Now SpaceX and Google are racing toward the same frontier. A partnership would mark the second time Musk made peace with an AI rival he has publicly criticized.
Project Suncatcher aims to launch two prototype satellites with partner Planet Labs by early 2027. Sundar Pichai described the effort as one of the company's moonshots, saying Google will send "tiny racks of machines" into orbit for testing before scaling. The CEO said space-based data centers could become the standard approach for expanding computing infrastructure within a decade.
SpaceX has been pitching orbital data centers as its next major commercial product to prospective investors. Musk argued on X in December that "satellites with localized AI compute" will be the lowest-cost way to generate AI bitstreams in less than three years. The company recently filed for authorization to launch up to 1 million satellites to support its orbital ambitions.

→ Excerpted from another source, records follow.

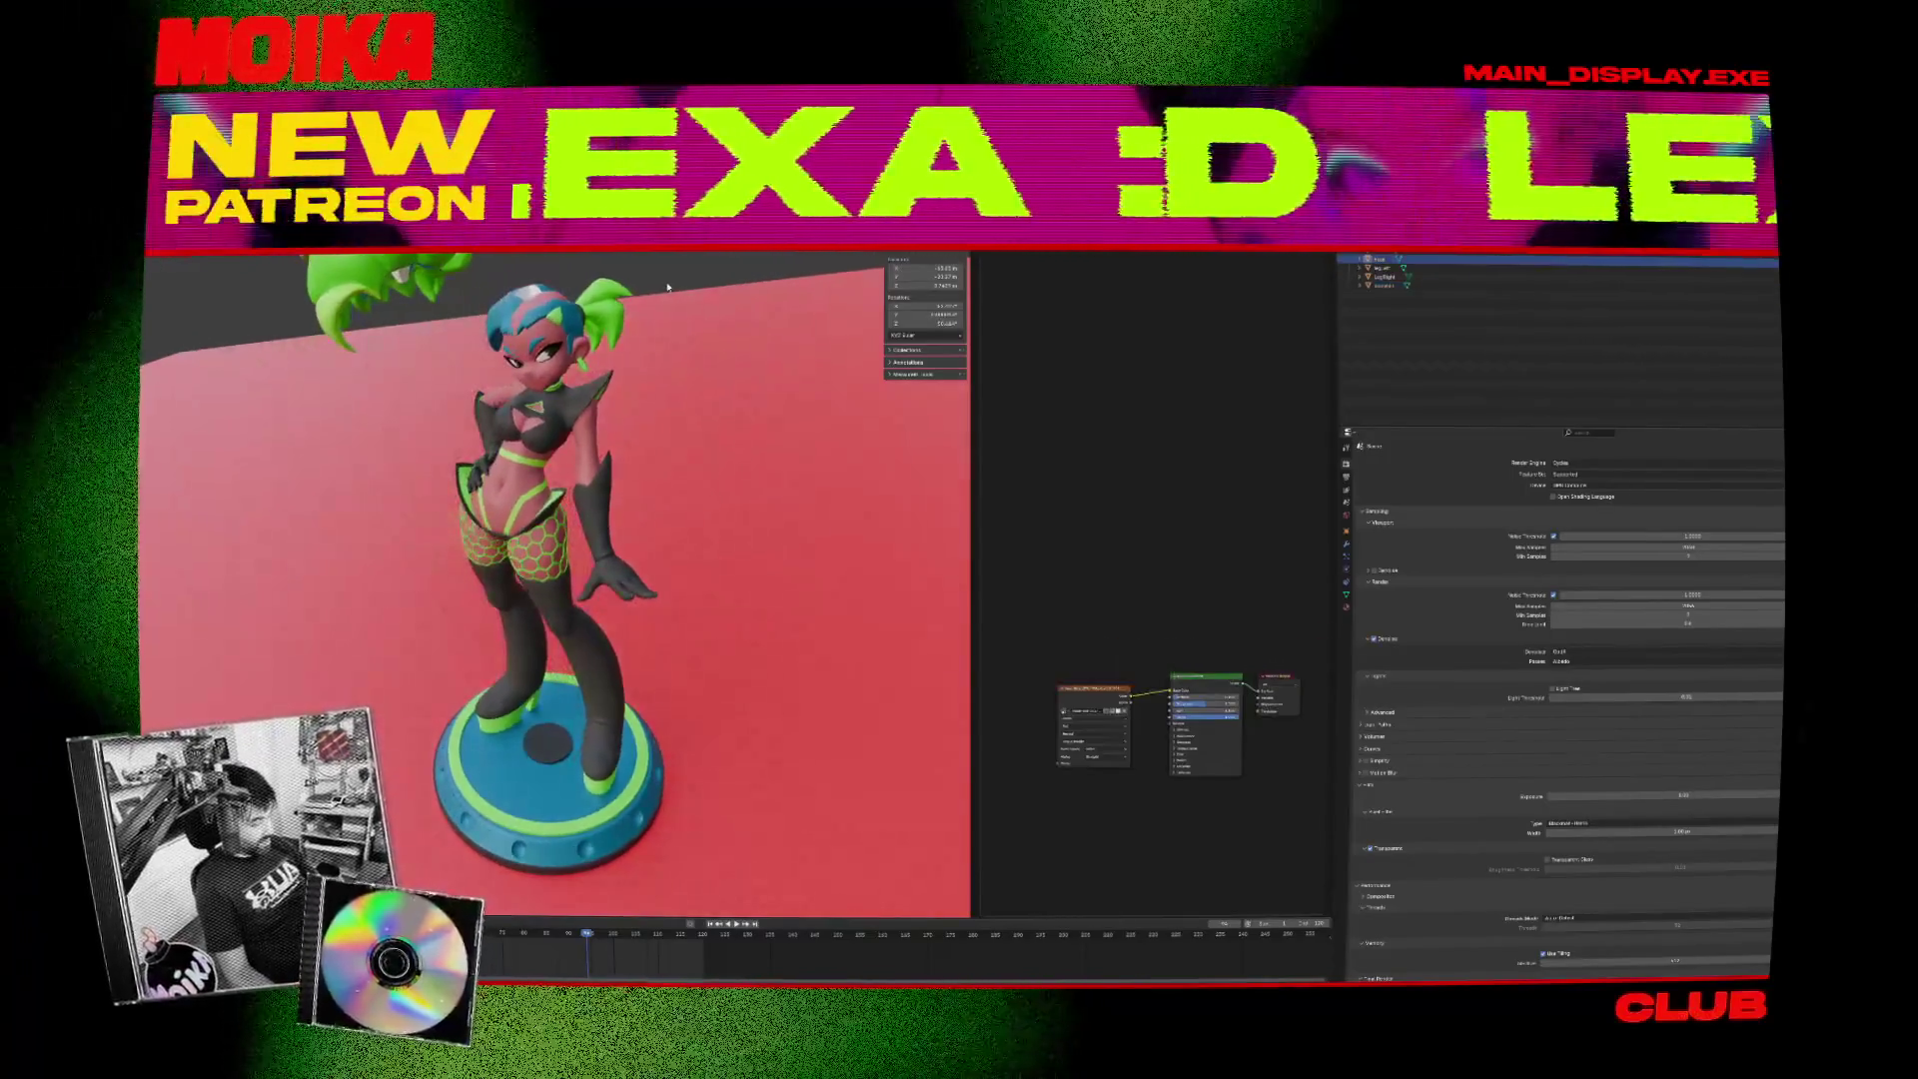
scroll(674, 300, "up", 5)
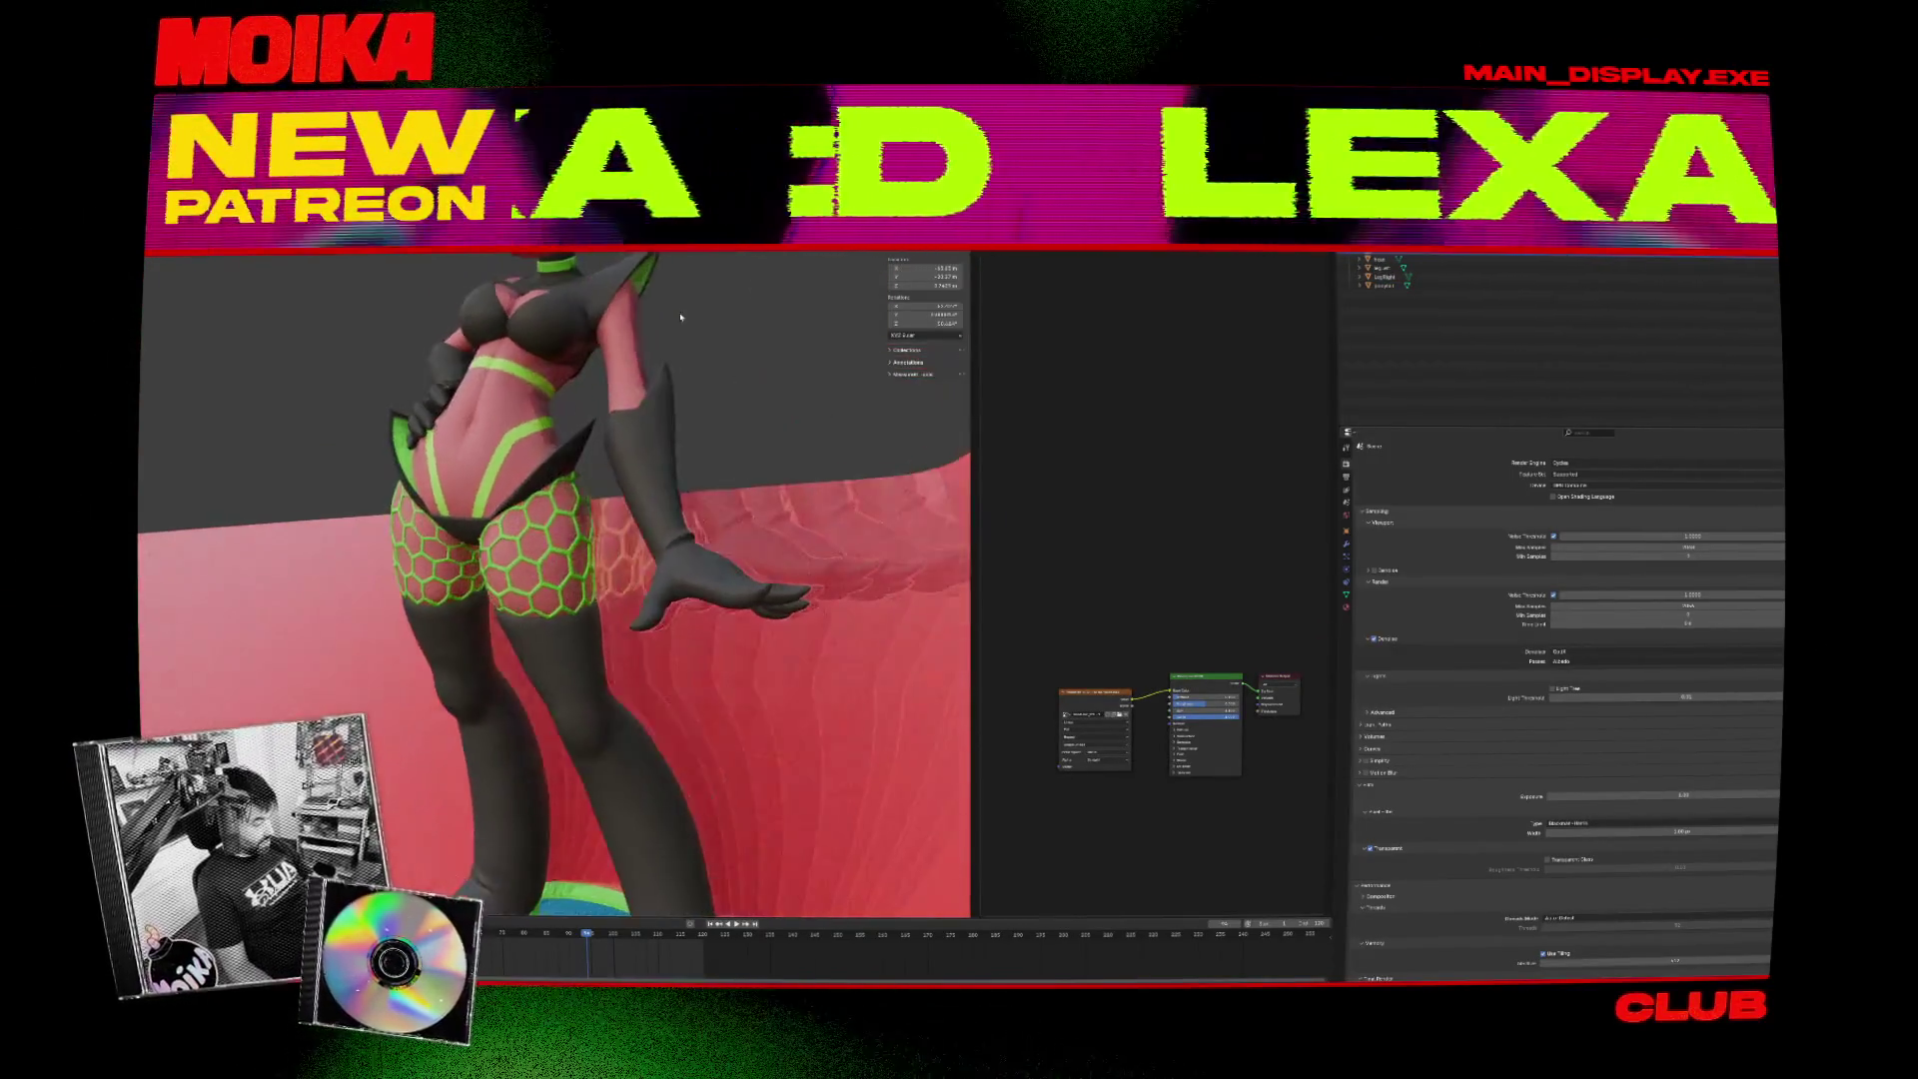
scroll(639, 300, "up", 5)
mouse_move(584, 288)
left_mouse_down()
mouse_move(554, 313)
mouse_move(599, 320)
left_mouse_up()
scroll(600, 319, "up", 3)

Google is also talking to other rocket-launch companies, according to the Journal. That gives it use in negotiations as SpaceX prepares for a June IPO, with Polymarket pricing a June 30 listing at 70%. The terrestrial economics remain murky. As TechCrunch noted, today's data centers on the ground are much cheaper than orbital alternatives once satellite construction and launch costs are factored in. But the calculus changes with scale and SpaceX's reusable Falcon 9 platform, which the company has flown 649 missions with 610 landings.
SpaceX has been bulking up its AI portfolio ahead of the IPO. The company merged with Musk's xAI in February, valuing the combined entity at $1.25 trillion, and secured an option to acquire AI coding startup Cursor for $60 billion later this year.
Last week, Anthropic agreed to use the full computing power of SpaceX's Colossus 1 facility in Memphis with more than 220,000 Nvidia GPUs and expressed interest in working with the rocket company to develop multiple gigawatts of space-based orbital data centers.